_やること_:
合成ゴムメーカーの決算の記事から、「合成ゴム・化学メーカーの21」で始まり「影響により、販売が減少した。」で終わる部分を、「エラストマー」を「特殊ゴム」に差し替えて書き出してください。

┌─ 記事の抜粋

コロナ影響で全社減収 原料メーカー11社の4~6月

2020年08月31日

ゴムタイムス社

 合成ゴム・化学メーカーの21年3月期第1四半期決算(クラレは20年12月期第2四半期)から、合成ゴムとエラストマー事業の現況をピックアップした。新型コロナウイルス感染症拡大の影響などにより、全社ともに減収となった。

 ◆JSR
 エラストマー事業は、新型コロナウィルス感染拡大の影響による需要低迷により販売数量は前年同期を大幅に下回り、売上収益も大幅に減少。営業利益は、販売数量の大幅な落ち込みにより前年同期を大幅に下回り、減益となった。

 ◆日本ゼオン
 合成ゴム関連は、新型コロナウイルスの感染拡大による世界経済悪化の影響を受け、主要市場である自動車産業向けをはじめとして一般工業品用途向けも大幅に落ち込み、国内・輸出・海外子会社とも低調に推移した結果、売上高、営業利益ともに前年同期を下回った。

 ◆三井化学
 エラストマー、機能性コンパウンドは、新型コロナウイルス感染拡大の影響により、販売が減少した。

 ◆住友化学
 石油化学事業では、新型コロナウイルス感染拡大の影響に伴う経済活動の落ち込みにより、自動車関連用途を中心に合成樹脂などの出荷が減少。また原料価格の下落に伴い、石油化学品などの市況が低水準で推移した。

 ◆旭化成
 マテリアル事業では、数量減に加えて、石化原料市況の悪化による在庫影響やアクリロニトリル(AN)等の交易条件悪化、新型コロナウイルス感染拡大による世界経済減速の影響等により減益となった。

└─
┌─ 手元のデータ

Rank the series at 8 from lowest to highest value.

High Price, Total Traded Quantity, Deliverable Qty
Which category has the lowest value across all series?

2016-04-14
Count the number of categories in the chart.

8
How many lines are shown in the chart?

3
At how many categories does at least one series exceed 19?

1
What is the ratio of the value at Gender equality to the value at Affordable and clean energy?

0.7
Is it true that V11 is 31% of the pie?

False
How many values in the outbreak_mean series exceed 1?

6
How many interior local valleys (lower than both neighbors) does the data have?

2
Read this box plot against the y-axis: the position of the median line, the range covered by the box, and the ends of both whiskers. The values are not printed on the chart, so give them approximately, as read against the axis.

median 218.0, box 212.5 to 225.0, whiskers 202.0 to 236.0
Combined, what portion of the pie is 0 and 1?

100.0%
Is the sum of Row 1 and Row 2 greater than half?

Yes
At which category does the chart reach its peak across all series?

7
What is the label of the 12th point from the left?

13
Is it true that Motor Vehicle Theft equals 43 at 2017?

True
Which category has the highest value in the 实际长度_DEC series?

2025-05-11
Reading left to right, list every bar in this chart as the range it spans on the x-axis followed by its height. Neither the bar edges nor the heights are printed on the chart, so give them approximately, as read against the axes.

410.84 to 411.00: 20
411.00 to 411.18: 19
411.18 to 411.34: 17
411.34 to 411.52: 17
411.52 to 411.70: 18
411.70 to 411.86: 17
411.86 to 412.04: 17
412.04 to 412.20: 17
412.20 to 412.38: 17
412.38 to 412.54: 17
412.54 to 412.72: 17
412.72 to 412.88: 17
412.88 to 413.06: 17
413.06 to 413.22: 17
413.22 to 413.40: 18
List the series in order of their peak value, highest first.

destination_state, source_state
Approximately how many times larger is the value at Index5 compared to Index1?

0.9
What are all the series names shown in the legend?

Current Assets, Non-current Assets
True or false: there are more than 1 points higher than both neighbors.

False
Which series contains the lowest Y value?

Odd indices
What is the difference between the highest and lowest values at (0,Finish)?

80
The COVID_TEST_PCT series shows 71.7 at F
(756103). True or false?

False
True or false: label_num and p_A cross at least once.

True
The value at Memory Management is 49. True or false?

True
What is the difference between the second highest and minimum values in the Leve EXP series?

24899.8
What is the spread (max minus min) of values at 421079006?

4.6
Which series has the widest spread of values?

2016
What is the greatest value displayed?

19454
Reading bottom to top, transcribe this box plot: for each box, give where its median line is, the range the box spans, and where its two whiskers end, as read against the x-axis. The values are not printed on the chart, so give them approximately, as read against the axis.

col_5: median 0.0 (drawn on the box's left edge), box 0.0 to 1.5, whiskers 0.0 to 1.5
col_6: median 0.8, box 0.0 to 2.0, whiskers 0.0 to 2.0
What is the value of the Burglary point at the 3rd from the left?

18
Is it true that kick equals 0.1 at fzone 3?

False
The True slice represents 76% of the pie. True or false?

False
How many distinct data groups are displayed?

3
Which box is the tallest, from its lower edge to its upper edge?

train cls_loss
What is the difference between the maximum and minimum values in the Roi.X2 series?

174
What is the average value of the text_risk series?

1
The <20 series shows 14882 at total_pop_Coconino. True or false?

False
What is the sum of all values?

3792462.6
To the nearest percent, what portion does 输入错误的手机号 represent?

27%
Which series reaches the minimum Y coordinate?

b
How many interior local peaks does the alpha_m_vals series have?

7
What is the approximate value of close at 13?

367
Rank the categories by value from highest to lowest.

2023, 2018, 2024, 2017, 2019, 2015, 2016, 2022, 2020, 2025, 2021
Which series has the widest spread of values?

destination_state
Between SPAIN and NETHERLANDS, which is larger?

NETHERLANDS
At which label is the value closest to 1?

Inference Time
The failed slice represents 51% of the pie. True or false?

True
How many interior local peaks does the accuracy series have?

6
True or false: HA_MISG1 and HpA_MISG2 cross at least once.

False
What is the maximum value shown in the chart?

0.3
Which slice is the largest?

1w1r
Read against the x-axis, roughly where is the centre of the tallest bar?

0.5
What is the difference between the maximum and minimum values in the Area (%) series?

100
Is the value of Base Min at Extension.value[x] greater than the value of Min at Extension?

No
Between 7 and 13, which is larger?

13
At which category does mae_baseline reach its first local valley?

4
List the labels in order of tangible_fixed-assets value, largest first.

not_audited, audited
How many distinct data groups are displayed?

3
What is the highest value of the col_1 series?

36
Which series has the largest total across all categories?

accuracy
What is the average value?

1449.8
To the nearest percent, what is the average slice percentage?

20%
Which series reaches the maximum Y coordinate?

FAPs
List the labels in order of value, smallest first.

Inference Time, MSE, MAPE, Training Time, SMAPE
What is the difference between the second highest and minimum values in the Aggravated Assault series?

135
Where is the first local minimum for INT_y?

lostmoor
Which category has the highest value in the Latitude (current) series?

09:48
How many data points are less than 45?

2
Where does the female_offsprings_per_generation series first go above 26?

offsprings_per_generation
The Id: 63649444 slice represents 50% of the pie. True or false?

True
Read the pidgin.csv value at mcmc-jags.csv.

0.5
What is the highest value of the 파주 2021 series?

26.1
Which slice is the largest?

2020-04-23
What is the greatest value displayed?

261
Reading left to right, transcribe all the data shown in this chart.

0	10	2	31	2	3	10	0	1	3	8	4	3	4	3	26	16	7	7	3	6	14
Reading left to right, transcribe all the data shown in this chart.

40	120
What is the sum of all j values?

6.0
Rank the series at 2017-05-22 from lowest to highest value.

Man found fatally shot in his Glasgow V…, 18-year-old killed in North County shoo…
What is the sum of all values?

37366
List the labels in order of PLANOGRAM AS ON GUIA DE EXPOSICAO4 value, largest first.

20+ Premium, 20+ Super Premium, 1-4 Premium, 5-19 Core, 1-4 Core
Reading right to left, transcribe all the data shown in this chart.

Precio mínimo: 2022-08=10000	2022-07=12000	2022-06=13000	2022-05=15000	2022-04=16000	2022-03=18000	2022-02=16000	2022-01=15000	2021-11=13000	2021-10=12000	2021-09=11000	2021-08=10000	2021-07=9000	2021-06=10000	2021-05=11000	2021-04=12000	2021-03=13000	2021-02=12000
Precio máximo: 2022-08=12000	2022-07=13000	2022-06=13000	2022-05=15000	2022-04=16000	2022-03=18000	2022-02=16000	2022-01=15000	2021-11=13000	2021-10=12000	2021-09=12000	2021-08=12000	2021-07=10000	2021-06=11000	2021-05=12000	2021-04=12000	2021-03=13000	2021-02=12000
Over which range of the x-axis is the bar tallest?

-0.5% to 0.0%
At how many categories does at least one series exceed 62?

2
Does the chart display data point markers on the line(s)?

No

└─

_この問題の答え_:
合成ゴム・化学メーカーの21年3月期第1四半期決算(クラレは20年12月期第2四半期)から、合成ゴムと特殊ゴム事業の現況をピックアップした。新型コロナウイルス感染症拡大の影響などにより、全社ともに減収となった。

 ◆JSR
 特殊ゴム事業は、新型コロナウィルス感染拡大の影響による需要低迷により販売数量は前年同期を大幅に下回り、売上収益も大幅に減少。営業利益は、販売数量の大幅な落ち込みにより前年同期を大幅に下回り、減益となった。

 ◆日本ゼオン
 合成ゴム関連は、新型コロナウイルスの感染拡大による世界経済悪化の影響を受け、主要市場である自動車産業向けをはじめとして一般工業品用途向けも大幅に落ち込み、国内・輸出・海外子会社とも低調に推移した結果、売上高、営業利益ともに前年同期を下回った。

 ◆三井化学
 特殊ゴム、機能性コンパウンドは、新型コロナウイルス感染拡大の影響により、販売が減少した。